A delicious, tender, and wonderfully fragrant cake. I made it two-toned by folding melted chocolate into part of the batter — it turned out both beautiful and tasty. The shredded coconut and chocolate give the cake a lovely flavor and aroma. You can use any chocolate you like; I used 56% dark chocolate, but you can go higher or lower. If you use milk chocolate, you may want to reduce the amount of sugar. It'll be delicious either way! I adapted the proportions from my own recipe — Berry Swirl Pound Cake — slightly adjusting the ratio of butter to sour cream. I used 20% sour cream and 82% butter.
Ingredients:
- 250 g flour
- 220 g butter
- 200 g sugar
- 50 g sour cream
- 50 g shredded coconut
- 3 eggs
- 2 tsp vanilla sugar
- 1.5 tsp baking powder
- pinch of salt
- 30 g chocolate + 1 tbsp heavy cream
- For the top:
- 50 g chocolate
- 2-3 tbsp heavy cream
- shredded coconut

How to cook chocolate coconut pound cake
Place the softened butter, sugar, vanilla sugar, and salt in a bowl and beat thoroughly until light and fluffy.

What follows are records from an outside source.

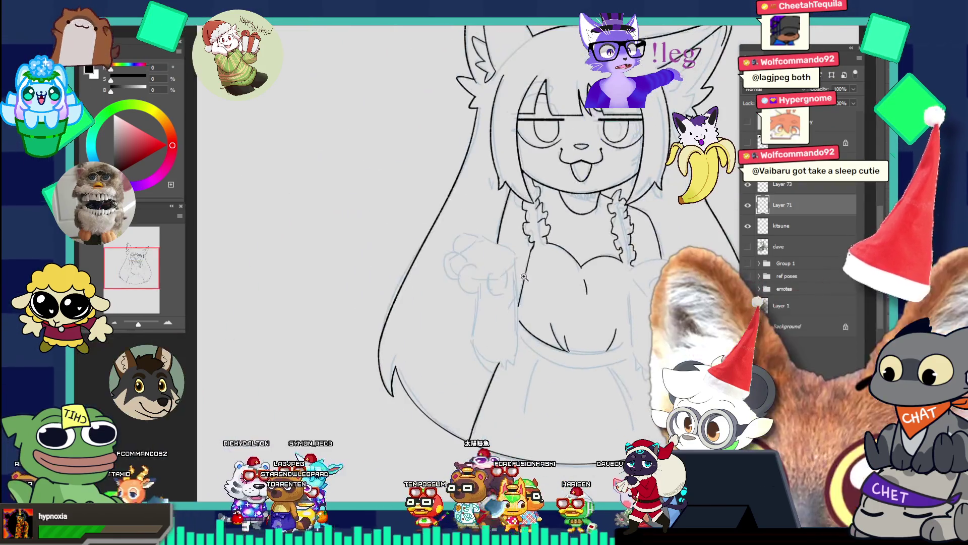
click(613, 348)
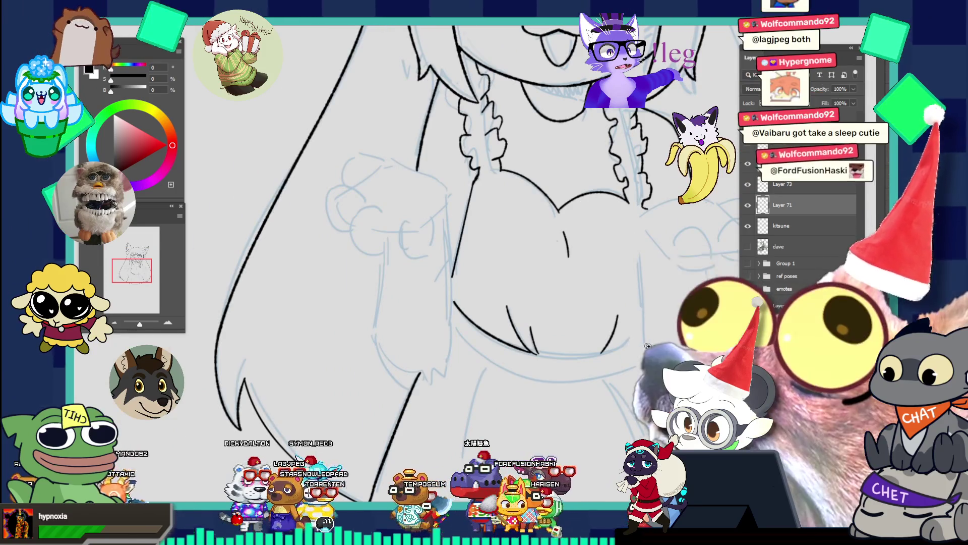
click(664, 283)
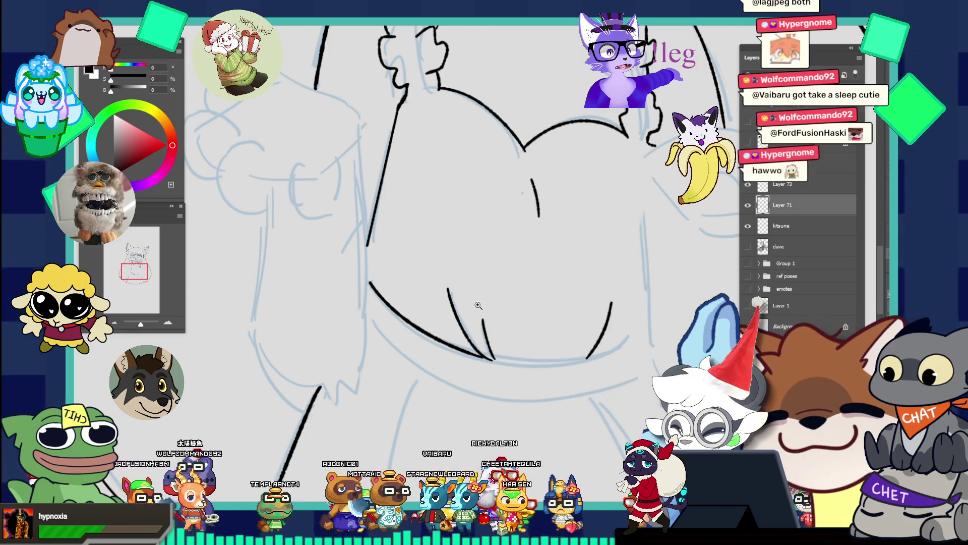
click(489, 358)
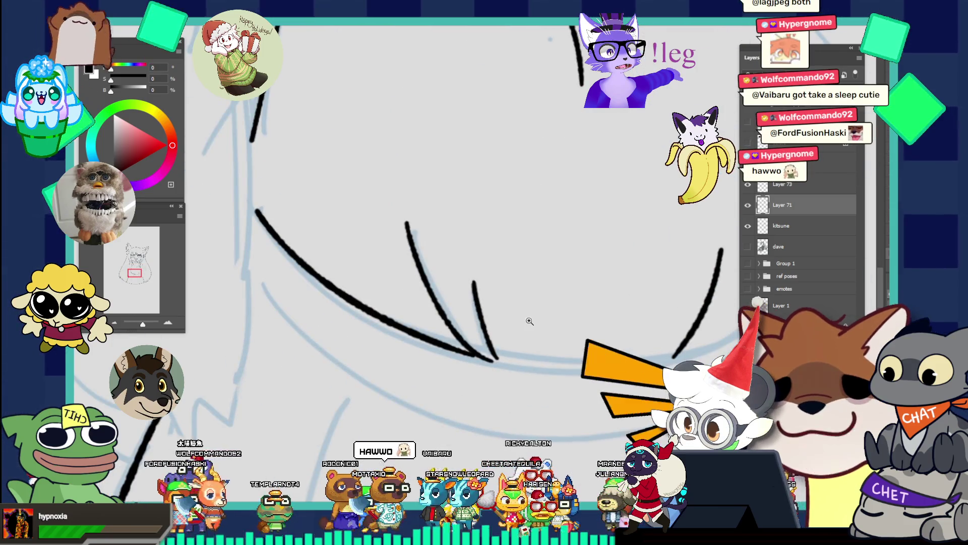
key(b)
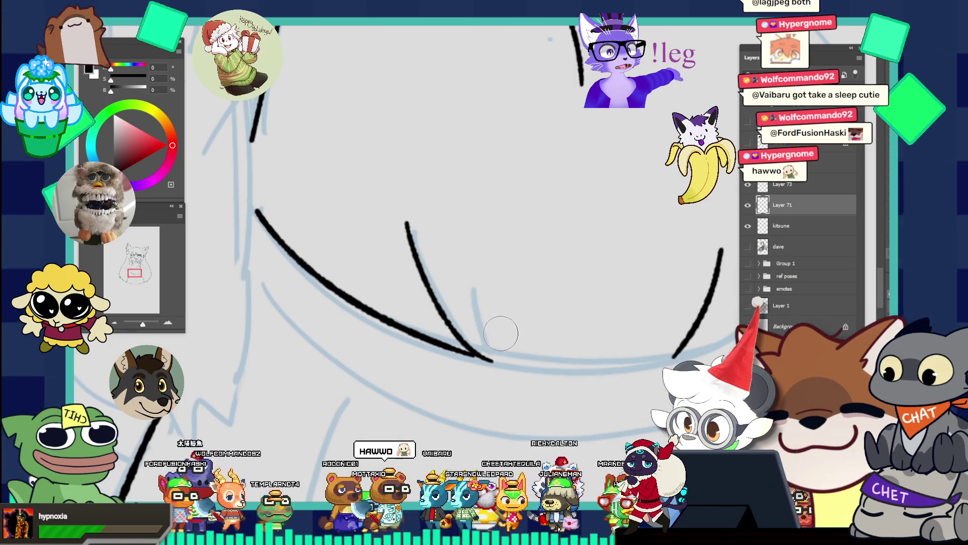
key(bracketleft)
key(bracketleft)
key(bracketleft)
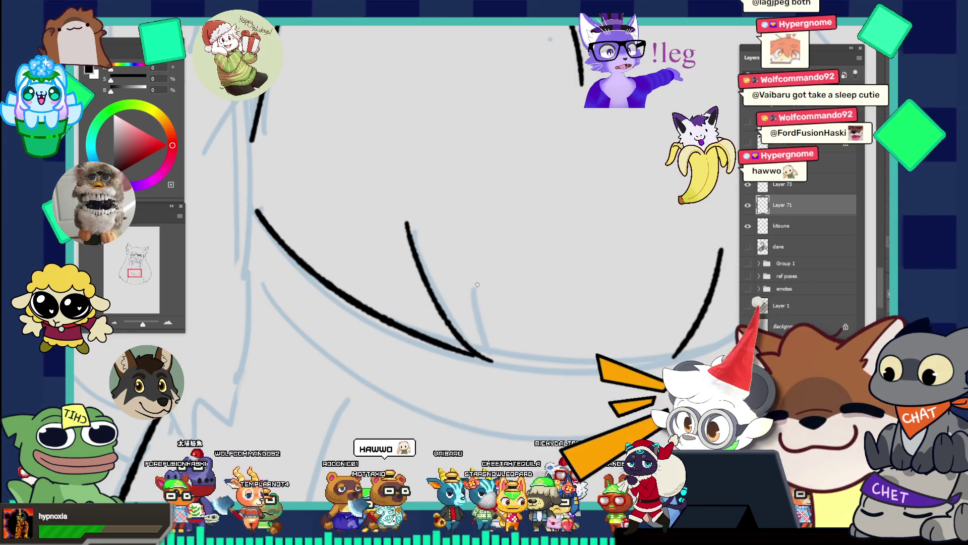
drag(477, 285, 508, 371)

Add the eggs one at a time, beating after each addition. Add the sour cream and shredded coconut and beat to combine.

Grease the pan with butter — mine is 22 cm in diameter. Spread just under half of the plain batter into the pan, make a well in the center with a spoon, and fill it with the chocolate batter.

Bake in an oven preheated to 170°C (340°F) for 60–70 minutes, or adjust the time based on your oven.